To say that I didn't actually see the Robin Hood film means nothing. I saw the horrid King Arthur movie, and that's more than enough. I know the Egerton/Foxx Robin Hood movie was built on the same basic platform – spirit, attitude, whatever – and that calling it shit would be a slander on feces. To make the romance of King Arthur work for today's audiences, the filmmakers decided to cast Arthur as a gangster/pimp who was brought up from childhood in a brothel and who uses kung fu to enforce his criminal enterprises. The whole "sword in the stone" thing is a trap designed by his nemesis, Vortigern, who apparently murdered Arthur's parents when he was a baby and has the ability to transform into a monster out of the fantasy-horror genre. Other than the fact that Bedivere is a Moor and Merlin is a girl (I really don't care at this point) the movie wastes the talents of Eric Bana, Djimon Honsou, Aidan Gillen (who, I take it, has a risque history of costarring with Charlie Hunnam) and many more. David Beckham is even in it.

The movie is directed by Guy Ritchie, who shares writing credit on it with Joby Harold, Lionel Wigram and David Dobkin. I mention these people only so that I can say that if there is any justice in the world of art and entertainment, none of these men will ever be allowed to make another movie to afflict us.

Then there is I Kill Giants, a movie I picked out of the lowest-price-point DVD bargain bin at Walmart and that nevertheless left me feeling cheated. Zoe Saldana (Uhura in the original-Star Trek reboot trilogy) and Noel Clarke (Mickey in the first few seasons of modern-day Doctor Who) have roles in it. It's based on a graphic novel by Joe Kelly and Ken Niimura, directed by some Danish guy, produced by Chris Columbus (among others), and it's completely awful, delivering on zero of the promises suggested by its title, cover art, poster, trailer, etc.

The main character is an obnoxious twit who lacks any attractive or sympathetic qualities. What's actually going on in the story is insulting to the viewer and doesn't do much credit to the young heroine, either. What are these giants that she kills? Is there any real component to her bizarre behavior, which includes wearing a pair of bunny ears that you'll want to slap off her head by the end?
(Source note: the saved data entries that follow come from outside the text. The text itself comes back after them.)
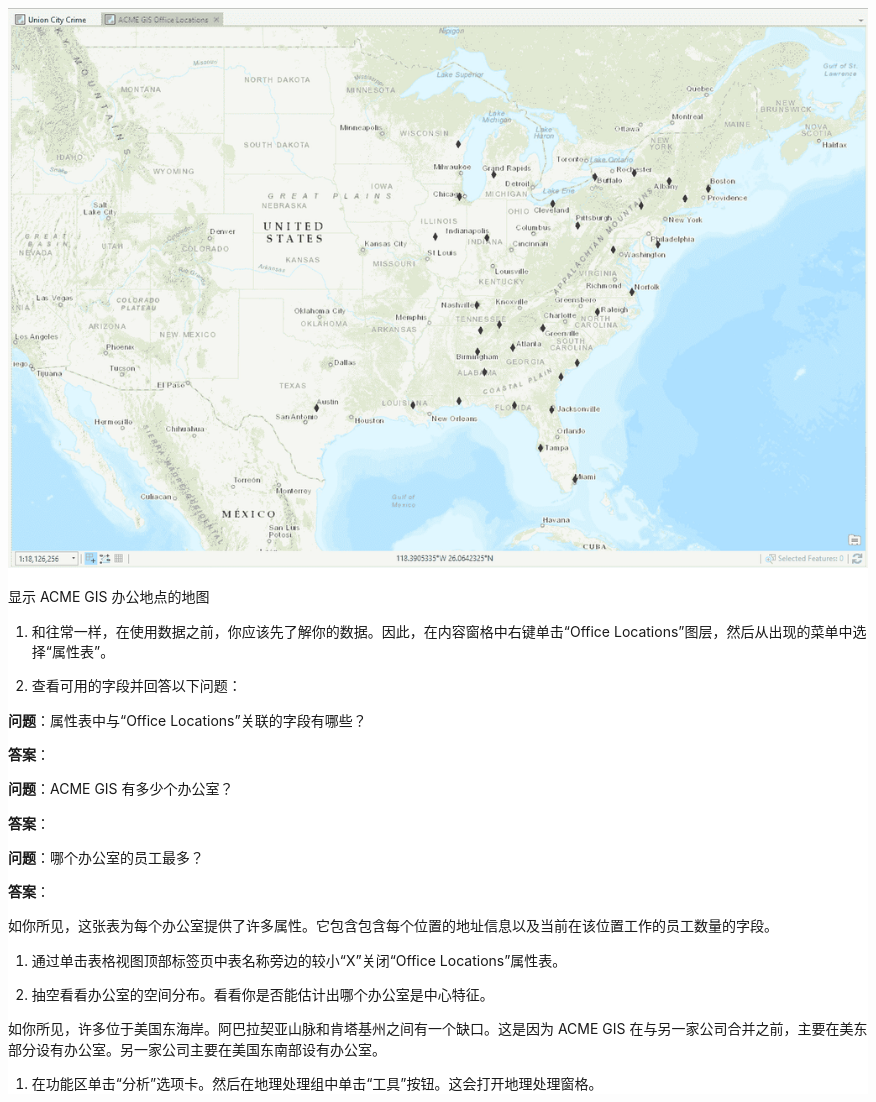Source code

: ![图片](img/618c323f-1d39-4a82-8df7-bee91a6f37d0.png)

显示 ACME GIS 办公地点的地图

1.  和往常一样，在使用数据之前，你应该先了解你的数据。因此，在内容窗格中右键单击“Office Locations”图层，然后从出现的菜单中选择“属性表”。

1.  查看可用的字段并回答以下问题：

**问题**：属性表中与“Office Locations”关联的字段有哪些？

**答案**：

**问题**：ACME GIS 有多少个办公室？

**答案**：

**问题**：哪个办公室的员工最多？

**答案**：

如你所见，这张表为每个办公室提供了许多属性。它包含包含每个位置的地址信息以及当前在该位置工作的员工数量的字段。

1.  通过单击表格视图顶部标签页中表名称旁边的较小“X”关闭“Office Locations”属性表。

1.  抽空看看办公室的空间分布。看看你是否能估计出哪个办公室是中心特征。

如你所见，许多位于美国东海岸。阿巴拉契亚山脉和肯塔基州之间有一个缺口。这是因为 ACME GIS 在与另一家公司合并之前，主要在美东部分设有办公室。另一家公司主要在美国东南部设有办公室。

1.  在功能区单击“分析”选项卡。然后在地理处理组中单击“工具”按钮。这会打开地理处理窗格。
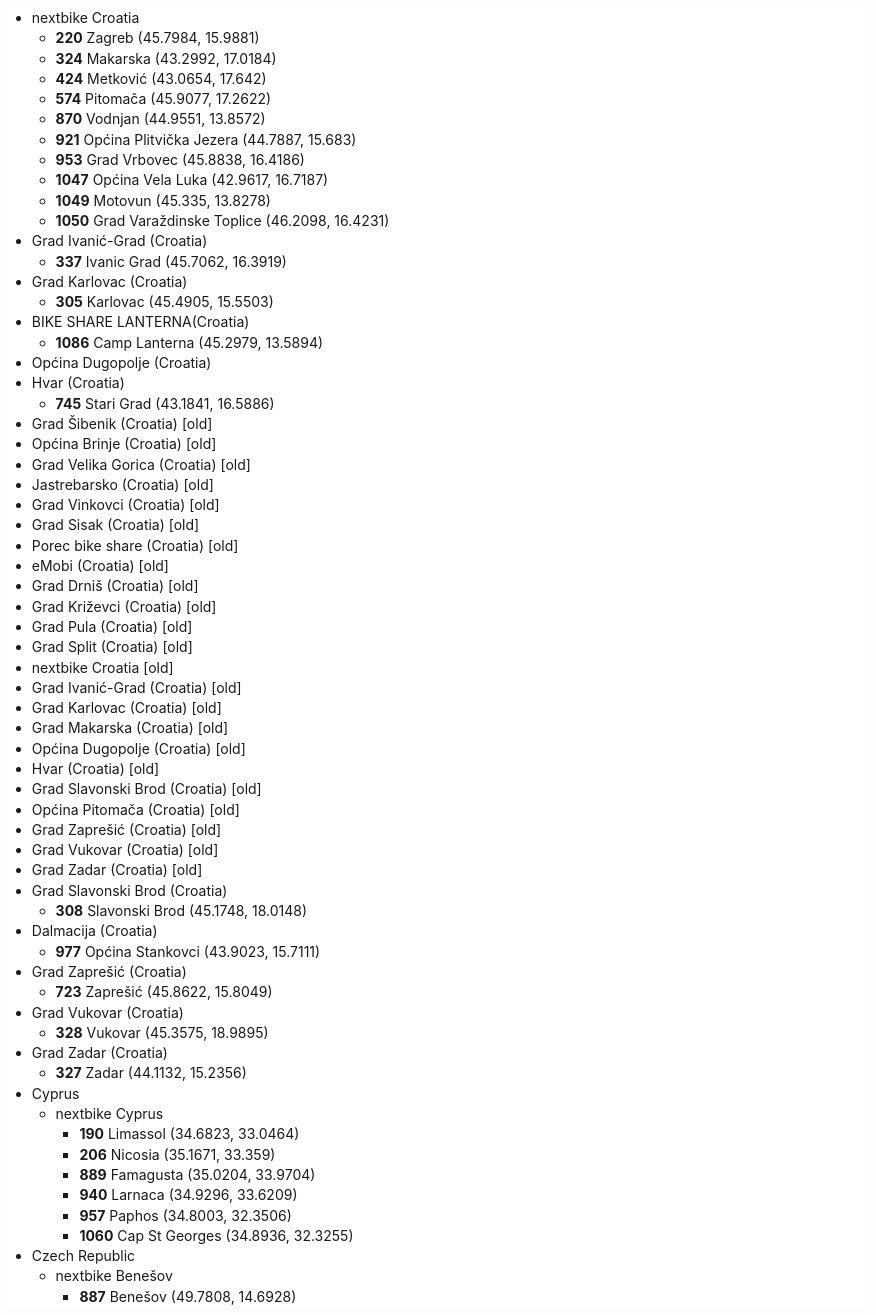   * nextbike Croatia
    * **220** Zagreb (45.7984, 15.9881)
    * **324** Makarska (43.2992, 17.0184)
    * **424** Metković (43.0654, 17.642)
    * **574** Pitomača (45.9077, 17.2622)
    * **870** Vodnjan (44.9551, 13.8572)
    * **921** Općina Plitvička Jezera (44.7887, 15.683)
    * **953** Grad Vrbovec (45.8838, 16.4186)
    * **1047** Općina Vela Luka (42.9617, 16.7187)
    * **1049** Motovun (45.335, 13.8278)
    * **1050** Grad Varaždinske Toplice (46.2098, 16.4231)
  * Grad Ivanić-Grad (Croatia)
    * **337** Ivanic Grad (45.7062, 16.3919)
  * Grad Karlovac (Croatia)
    * **305** Karlovac (45.4905, 15.5503)
  * BIKE SHARE LANTERNA(Croatia)
    * **1086** Camp Lanterna (45.2979, 13.5894)
  * Općina Dugopolje (Croatia)
  * Hvar (Croatia)
    * **745** Stari Grad  (43.1841, 16.5886)
  * Grad Šibenik (Croatia) [old]
  * Općina Brinje (Croatia) [old]
  * Grad Velika Gorica (Croatia) [old]
  * Jastrebarsko (Croatia) [old]
  * Grad Vinkovci (Croatia) [old]
  * Grad Sisak (Croatia) [old]
  * Porec bike share (Croatia) [old]
  * eMobi (Croatia) [old]
  * Grad Drniš (Croatia) [old]
  * Grad Križevci (Croatia) [old]
  * Grad Pula (Croatia) [old]
  * Grad Split (Croatia) [old]
  * nextbike Croatia [old]
  * Grad Ivanić-Grad (Croatia) [old]
  * Grad Karlovac (Croatia) [old]
  * Grad Makarska (Croatia) [old]
  * Općina Dugopolje (Croatia) [old]
  * Hvar (Croatia) [old]
  * Grad Slavonski Brod (Croatia) [old]
  * Općina Pitomača (Croatia) [old]
  * Grad Zaprešić (Croatia) [old]
  * Grad Vukovar (Croatia) [old]
  * Grad Zadar (Croatia) [old]
  * Grad Slavonski Brod (Croatia)
    * **308** Slavonski Brod (45.1748, 18.0148)
  * Dalmacija (Croatia)
    * **977** Općina Stankovci (43.9023, 15.7111)
  * Grad Zaprešić (Croatia)
    * **723** Zaprešić (45.8622, 15.8049)
  * Grad Vukovar (Croatia)
    * **328** Vukovar (45.3575, 18.9895)
  * Grad Zadar (Croatia)
    * **327** Zadar (44.1132, 15.2356)
* Cyprus
  * nextbike Cyprus
    * **190** Limassol (34.6823, 33.0464)
    * **206** Nicosia (35.1671, 33.359)
    * **889** Famagusta  (35.0204, 33.9704)
    * **940** Larnaca (34.9296, 33.6209)
    * **957** Paphos (34.8003, 32.3506)
    * **1060** Cap St Georges (34.8936, 32.3255)
* Czech Republic
  * nextbike Benešov
    * **887** Benešov (49.7808, 14.6928)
You'll grow to suspect it's something between paranoid delusions and a coping mechanism for – I won't ask for your forgiveness, you'll thank me for spoiling it – her mother's cancer diagnosis.

What you actually see happening on screen isn't at all fun to watch, and what it turns out to mean in cold reality proves to be more disappointing than you can possibly be prepared for. The story line's final resolution is tied up so easily that it's like a slap in the face, or maybe a kick aimed somewhat lower. By then, you've lost any investment in it and are just watching (if at all) the way one watches a train wreck. Only, I rather fancy that a train wreck would have a more satisfying ending. Again, the more notice the world takes of this movie, the more film careers it will effectively destroy. In that regard, more power to it.

Finally, I'm going to bring up a police procedural called Blitz, starring Paddy Considine and Jason Statham as a pair of unlikely buddy cops (one of them, apparently, is gay – although you can't really tell apart from the politically incorrect epithets his partner levels at him). It also has Aidan Gillen in it, playing a killer who I wish would keep his clothes on a bit more. The concept of the movie seems to be something about a cop killer going up against a killer cop. The movie definitely does wink at some serious police misconduct.

But other than what I've already stated, what mainly ticks me off about it is that it's the premier example of a DVD failing to fulfill the promises made when the format was introduced. Chiefly, I'm pissed because there was no DVD menu option to watch this movie with subtitles, which would have been helpful because the dialect of English spoken in this movie is nigh unto incomprehensible to poor little, slightly hard of hearing, middle American me. Even at Walmart cheapo bin prices, we should have the right to expect better.

On the other hand, I'll give the movie credit for this much: Seeing Jason Statham genuinely smile was a real novelty. He should do it more often.